MATERIAL SHOWN: Begin

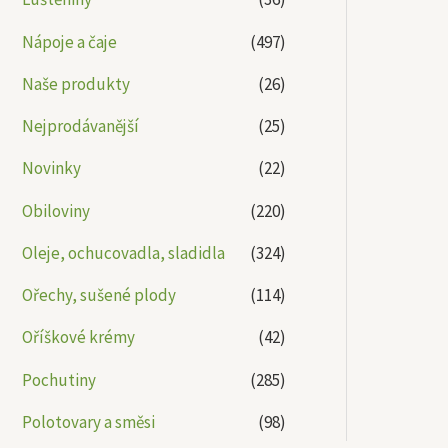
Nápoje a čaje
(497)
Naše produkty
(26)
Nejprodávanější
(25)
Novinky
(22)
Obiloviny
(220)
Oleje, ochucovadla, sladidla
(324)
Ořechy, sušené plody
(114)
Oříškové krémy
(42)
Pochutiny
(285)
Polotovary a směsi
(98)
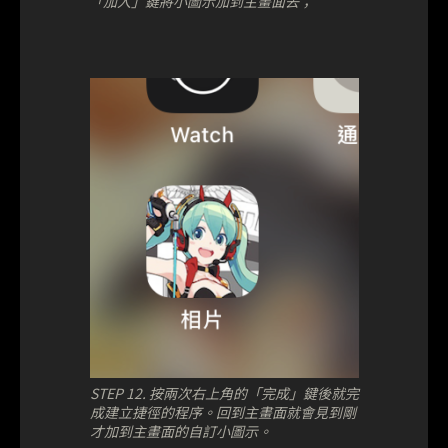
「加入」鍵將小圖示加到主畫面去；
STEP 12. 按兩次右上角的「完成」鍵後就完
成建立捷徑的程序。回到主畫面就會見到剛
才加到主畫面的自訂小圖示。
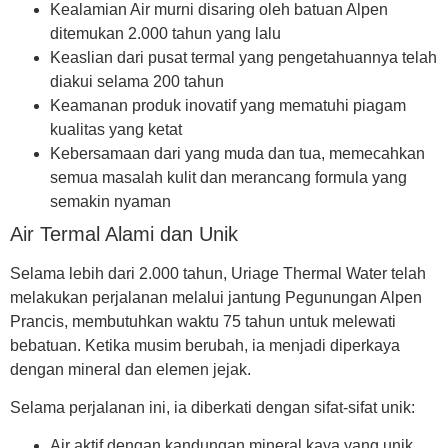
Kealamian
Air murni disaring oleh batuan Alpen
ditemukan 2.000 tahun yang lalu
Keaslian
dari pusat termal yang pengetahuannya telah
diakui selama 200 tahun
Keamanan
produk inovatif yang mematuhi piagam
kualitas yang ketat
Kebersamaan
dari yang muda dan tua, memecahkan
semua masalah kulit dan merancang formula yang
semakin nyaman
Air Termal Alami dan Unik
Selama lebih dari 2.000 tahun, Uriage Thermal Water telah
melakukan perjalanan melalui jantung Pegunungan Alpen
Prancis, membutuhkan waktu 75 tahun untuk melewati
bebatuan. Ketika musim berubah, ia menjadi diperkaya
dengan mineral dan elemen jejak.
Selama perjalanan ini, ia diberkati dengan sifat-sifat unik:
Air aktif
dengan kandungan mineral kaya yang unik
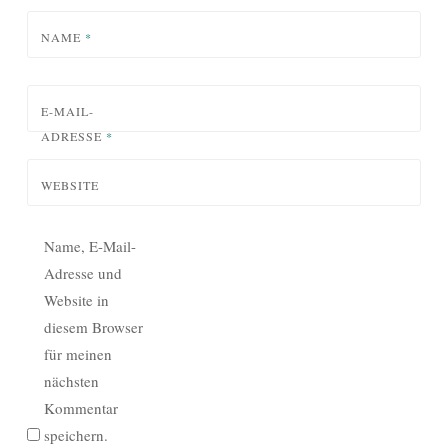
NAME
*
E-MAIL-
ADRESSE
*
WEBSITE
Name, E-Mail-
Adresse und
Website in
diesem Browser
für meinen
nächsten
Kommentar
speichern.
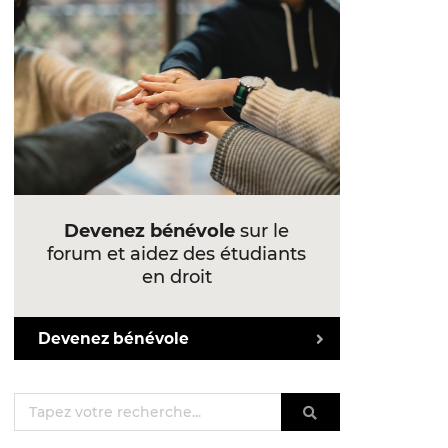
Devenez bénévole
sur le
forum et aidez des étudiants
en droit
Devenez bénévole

MATERIAL SHOWN: End
MATERIAL SHOWN: Begin

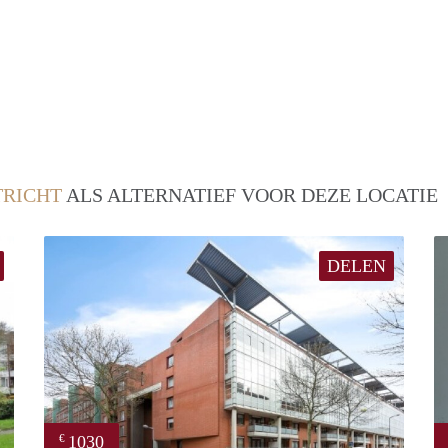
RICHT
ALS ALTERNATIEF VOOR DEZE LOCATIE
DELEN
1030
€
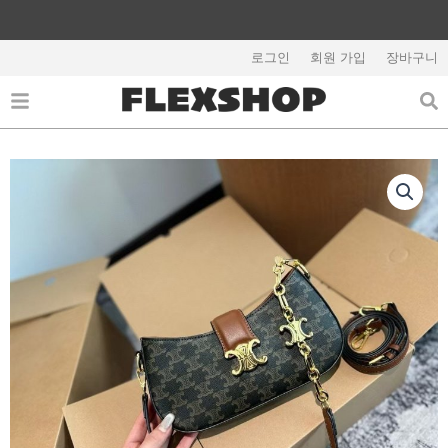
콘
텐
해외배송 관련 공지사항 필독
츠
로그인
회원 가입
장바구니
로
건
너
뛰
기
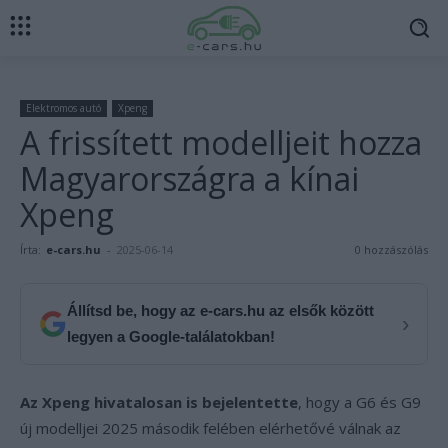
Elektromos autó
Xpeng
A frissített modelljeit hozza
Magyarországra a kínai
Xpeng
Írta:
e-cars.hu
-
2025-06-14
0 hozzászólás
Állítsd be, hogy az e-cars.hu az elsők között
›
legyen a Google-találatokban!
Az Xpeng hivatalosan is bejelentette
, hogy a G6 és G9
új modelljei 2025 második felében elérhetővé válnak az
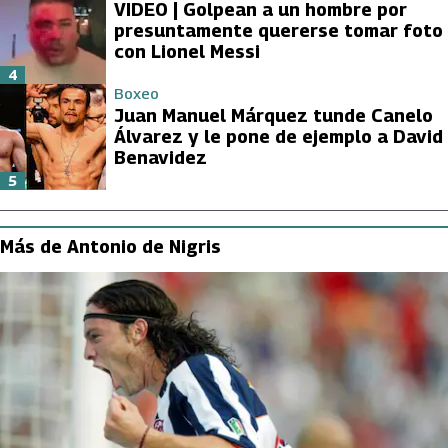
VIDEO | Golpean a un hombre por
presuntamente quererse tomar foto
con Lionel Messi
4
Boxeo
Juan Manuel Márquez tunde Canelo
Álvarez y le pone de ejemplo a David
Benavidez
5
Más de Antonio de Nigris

MATERIAL SHOWN: End
MATERIAL SHOWN: Begin

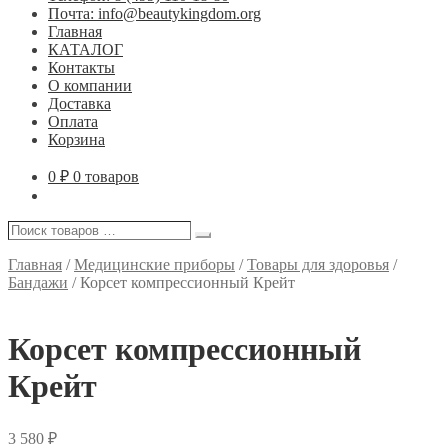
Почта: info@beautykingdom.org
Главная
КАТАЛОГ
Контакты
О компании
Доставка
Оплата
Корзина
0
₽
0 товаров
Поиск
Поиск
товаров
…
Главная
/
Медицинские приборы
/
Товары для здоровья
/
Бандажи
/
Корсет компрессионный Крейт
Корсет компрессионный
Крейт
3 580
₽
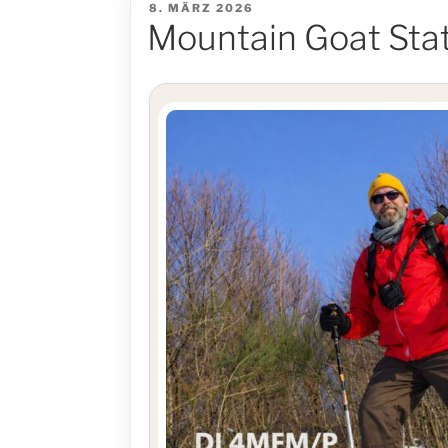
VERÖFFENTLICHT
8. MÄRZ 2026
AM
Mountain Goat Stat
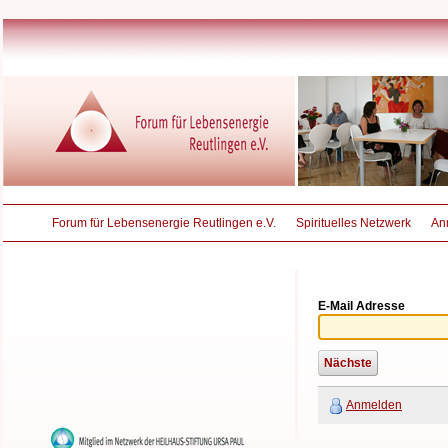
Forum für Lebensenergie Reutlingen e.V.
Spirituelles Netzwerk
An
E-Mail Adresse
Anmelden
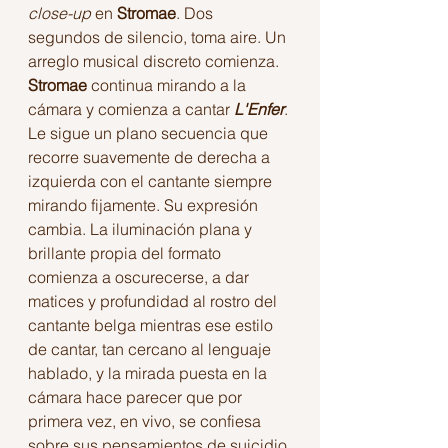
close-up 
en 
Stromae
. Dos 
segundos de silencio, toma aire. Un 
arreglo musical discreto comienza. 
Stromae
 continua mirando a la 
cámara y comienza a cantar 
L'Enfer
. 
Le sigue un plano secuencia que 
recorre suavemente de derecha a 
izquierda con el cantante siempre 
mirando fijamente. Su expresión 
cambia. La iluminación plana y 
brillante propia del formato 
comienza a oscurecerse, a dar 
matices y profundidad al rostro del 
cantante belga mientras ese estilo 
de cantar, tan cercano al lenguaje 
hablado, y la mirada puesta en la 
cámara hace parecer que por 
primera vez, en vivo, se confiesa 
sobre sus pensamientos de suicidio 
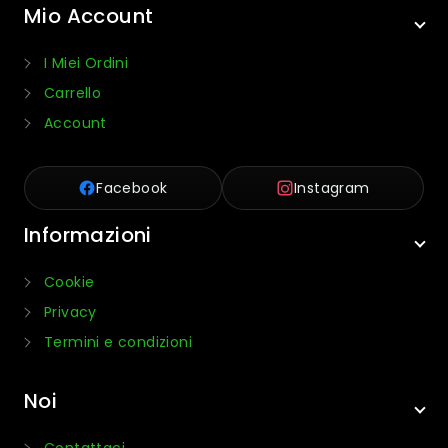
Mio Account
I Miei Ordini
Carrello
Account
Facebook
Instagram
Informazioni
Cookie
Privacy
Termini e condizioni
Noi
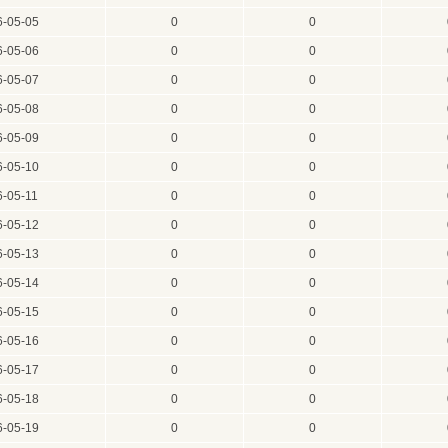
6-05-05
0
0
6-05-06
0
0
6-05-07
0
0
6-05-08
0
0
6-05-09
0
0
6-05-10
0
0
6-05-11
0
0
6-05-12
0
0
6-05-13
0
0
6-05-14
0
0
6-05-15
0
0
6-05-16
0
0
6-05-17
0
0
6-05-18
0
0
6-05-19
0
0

MATERIAL SHOWN: End

▸ **AIM OF THE EXERCISE**
Repeat the lines between the one holding "Nápoje a čaje" and the one holding "才加到主畫面的自訂小圖示。", inclusive, exactly as they appear, leaving the pictures out of your answer.

▸ **TASK RESPONSE**
Nápoje a čaje
(497)
Naše produkty
(26)
Nejprodávanější
(25)
Novinky
(22)
Obiloviny
(220)
Oleje, ochucovadla, sladidla
(324)
Ořechy, sušené plody
(114)
Oříškové krémy
(42)
Pochutiny
(285)
Polotovary a směsi
(98)
「加入」鍵將小圖示加到主畫面去；
STEP 12. 按兩次右上角的「完成」鍵後就完
成建立捷徑的程序。回到主畫面就會見到剛
才加到主畫面的自訂小圖示。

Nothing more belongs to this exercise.